ISO 45001 DIS (Draft International Standard) for Occupational Health/Safety
Many folks have eagerly anticipated the first international standard to address Occupational Health & Safety (OH&S). ISO has assigned the 45000 series to this work, and many feel it will be the defacto replacement for British Standards Institute’s OHSAS 18001 standard. ISO 45001 DIS originally came out as Committee Draft, and after review and comment period, was promoted to Draft International Standard (DIS). At this point, countries had 3 months (12Feb16 to 12May16) to review and comment on the standard. These comments could range anything from “this is a typo/wrong verb tense” to “this is rubbish and needs to be thrown out and started over”. The committee has a few options for the standard – it can be shelved, moved forward to Final Draft International Standard (FDIS), or kept at a DIS level for a second round.
Survey says….
How did ISO 45001 DIS fare? Well, OK. Sorta. In order for it to pass, two-thirds have to be in favor, less than one-quarter has to be against (this accounts for abstentions). They met the approval target, at 71% in favor; however, missed the one-quarter disapproval with a final count of 28% against and only one abstention. Most concerning (at least to me) was the fact that 3,000 unique comments were submitted. [As one of the reviewers, I had several comments myself that I submitted…]

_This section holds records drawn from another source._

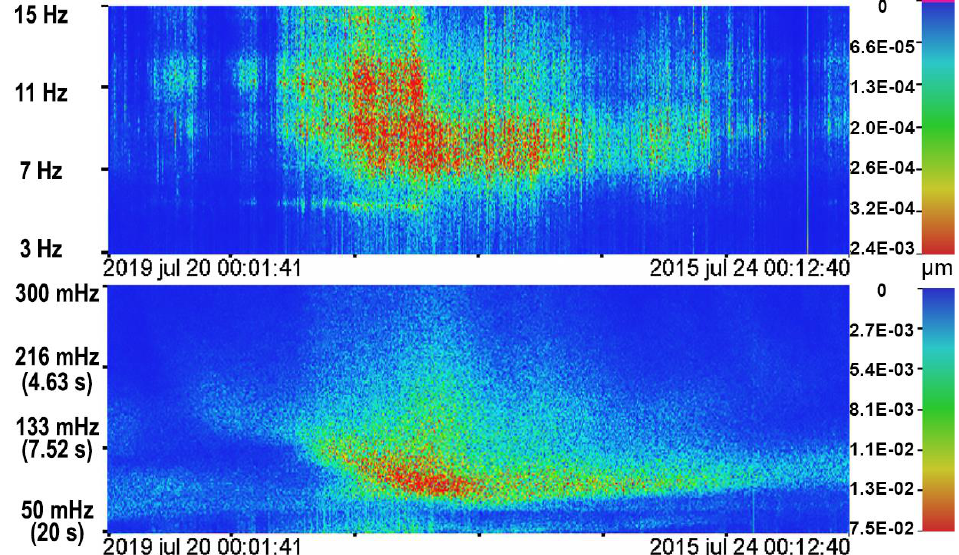
Figure 12. Dynamic spectrograms of laser strainmeter data during influence of Danas typhoon.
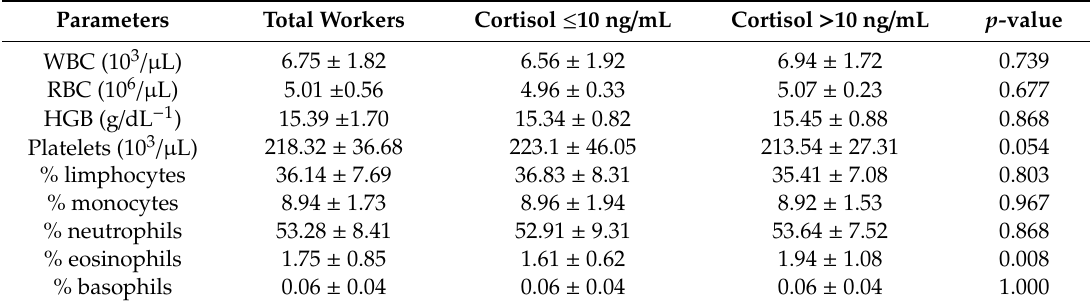
Table 2. Number of blood cells in overall workers and workers with cortisol levels ≤ or > 10 ng / mL.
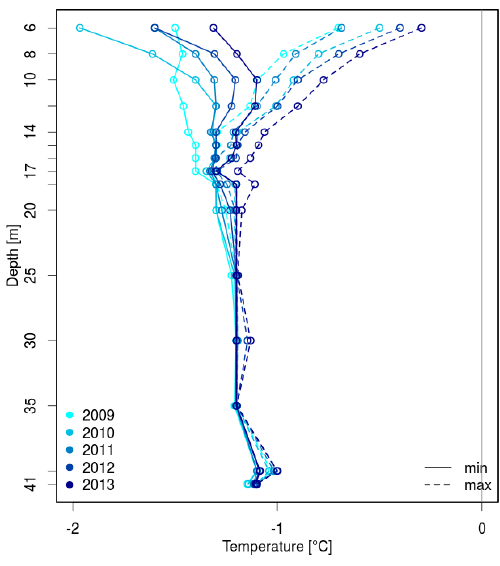
Figure 7. Minimum (solid lines) and maximum (dashed lines) tem- perature profiles in the borehole DP below 6m of depth for the pe- riod 2009–2013.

OpenClipartVectors / Pixabay
When the Committee convened in Toronto in June to discuss the future of the standard, it was agreed by the closing meeting that the 3,000 comments should be processed and the standard should be updated to reflect these comments in another DIS, or DIS2 as it will most likely be called. Based on info available today, I’ll be looking for DIS to have some significant changes from DIS (#1)…
So when?
The timeline for DIS2 will be the end of 2016, or even possibly January 2017; and this will then push out the final publication of the International Standard to sometime later in 2017. I’m not going to hold my breath that it will be out much before the second half of the year… but only time will tell.

geralt / Pixabay
ISO 45001 is good in theory; it’s the details, language, and clarity that needs to be spot on before we can move it forward to International Standard level.